We have presented a data-directed paradigm, complementary to the blind analysis paradigm, and demonstrated one of its possible implementations using the concept of bump-hunting. We have shown that a NN can be trained to efficiently identify bumps over smoothly falling backgrounds without being given any a priori information about the background or the bump’s position. Relative to the most powerful test statistic (profile likelihood ratio), which relies on exact knowledge of both the background and signal shapes, the performance of the NN was only inferior by less than 4% when considering the area under the ROC curve. Since for each data distribution the NN prediction is obtained within a couple of seconds (compared to a year or more when following the blind analysis paradigm), these results pave the way towards scanning the overwhelming observable-space that is being measured in experiments searching for bumps.
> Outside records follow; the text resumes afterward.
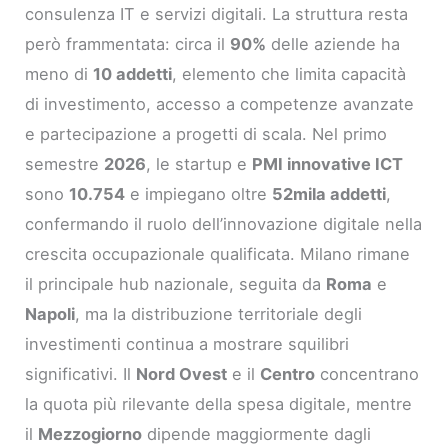
consulenza IT e servizi digitali. La struttura resta
però frammentata: circa il
90%
delle aziende ha
meno di
10 addetti
, elemento che limita capacità
di investimento, accesso a competenze avanzate
e partecipazione a progetti di scala. Nel primo
semestre
2026
, le startup e
PMI innovative ICT
sono
10.754
e impiegano oltre
52mila addetti
,
confermando il ruolo dell’innovazione digitale nella
crescita occupazionale qualificata. Milano rimane
il principale hub nazionale, seguita da
Roma
e
Napoli
, ma la distribuzione territoriale degli
investimenti continua a mostrare squilibri
significativi. Il
Nord Ovest
e il
Centro
concentrano
la quota più rilevante della spesa digitale, mentre
il
Mezzogiorno
dipende maggiormente dagli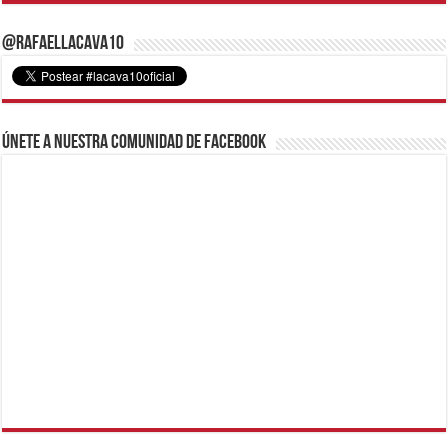
@RafaelLacava10
Únete a nuestra comunidad de Facebook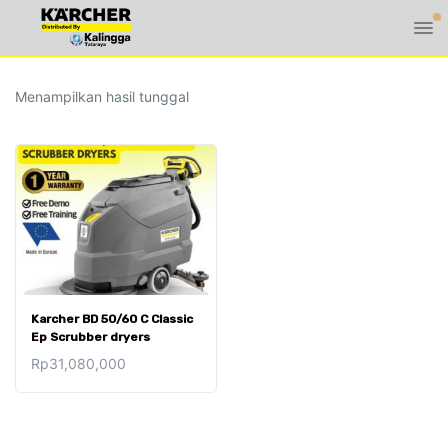
Menampilkan hasil tunggal
Karcher BD 50/60 C Classic
Ep Scrubber dryers
Rp
31,080,000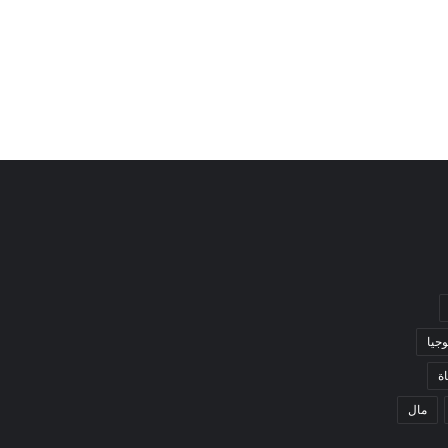
وجيا
ة
مال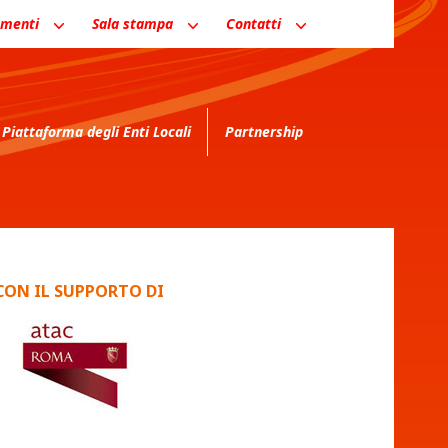
menti
Sala stampa
Contatti
Piattaforma degli Enti Locali
Partnership
CON IL SUPPORTO DI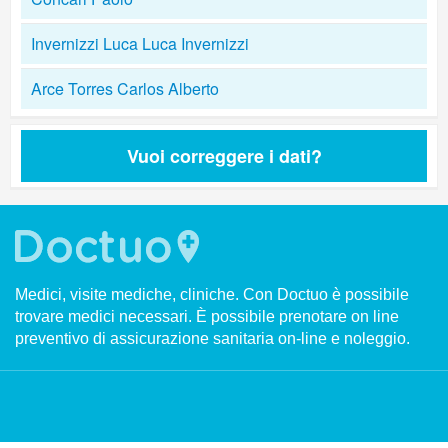
Invernizzi Luca Luca Invernizzi
Arce Torres Carlos Alberto
Vuoi correggere i dati?
Medici, visite mediche, cliniche. Con Doctuo è possibile
trovare medici necessari. È possibile prenotare on line
preventivo di assicurazione sanitaria on-line e noleggio.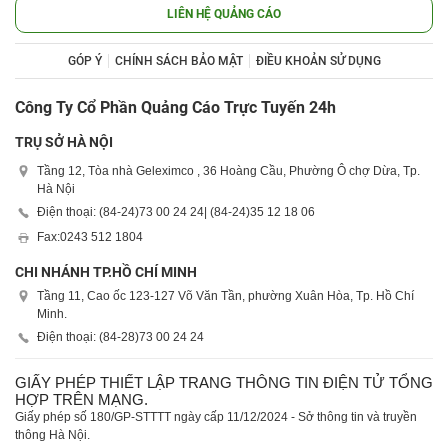
LIÊN HỆ QUẢNG CÁO
GÓP Ý
CHÍNH SÁCH BẢO MẬT
ĐIỀU KHOẢN SỬ DỤNG
Công Ty Cổ Phần Quảng Cáo Trực Tuyến 24h
TRỤ SỞ HÀ NỘI
Tầng 12, Tòa nhà Geleximco , 36 Hoàng Cầu, Phường Ô chợ Dừa, Tp.
Hà Nội
Điện thoại: (84-24)
73 00 24 24
| (84-24)
35 12 18 06
Fax:
0243 512 1804
CHI NHÁNH TP.HỒ CHÍ MINH
Tầng 11, Cao ốc 123-127 Võ Văn Tần, phường Xuân Hòa, Tp. Hồ Chí
Minh.
Điện thoại: (84-28)
73 00 24 24
GIẤY PHÉP THIẾT LẬP TRANG THÔNG TIN ĐIỆN TỬ TỔNG
HỢP TRÊN MẠNG.
Giấy phép số 180/GP-STTTT ngày cấp 11/12/2024 - Sở thông tin và truyền
thông Hà Nội.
Examples could be searches for di-lepton, di-jet, di-photon, or jet-lepton-missing \(E_T\) resonances, in events containing, in addition, any other set of objects.

In the search for BSM physics we must leave no stone unturned. Complementary to traditional theory-directed blind analysis searches, the DDP should be pursued as well. With the expected ramp up of the Large Hadron Collider, existing data should be thoroughly explored. A first milestone could be demonstrating sensitivity to bumps in regions already investigated. If needed, dedicated NNs could be trained to account for scenarios not covered by the current implementation (e.g. different dynamic ranges, bins or widths) and other architectures could be explored. The search for bumps over smoothly falling backgrounds is just one example of a property of the SM that could be considered. Others such as flavour symmetry [8] or forward-backward symmetry could be exploited as well. Given the challenge ahead, searches like the proposed DDP might provide our best chance at discovering BSM physics.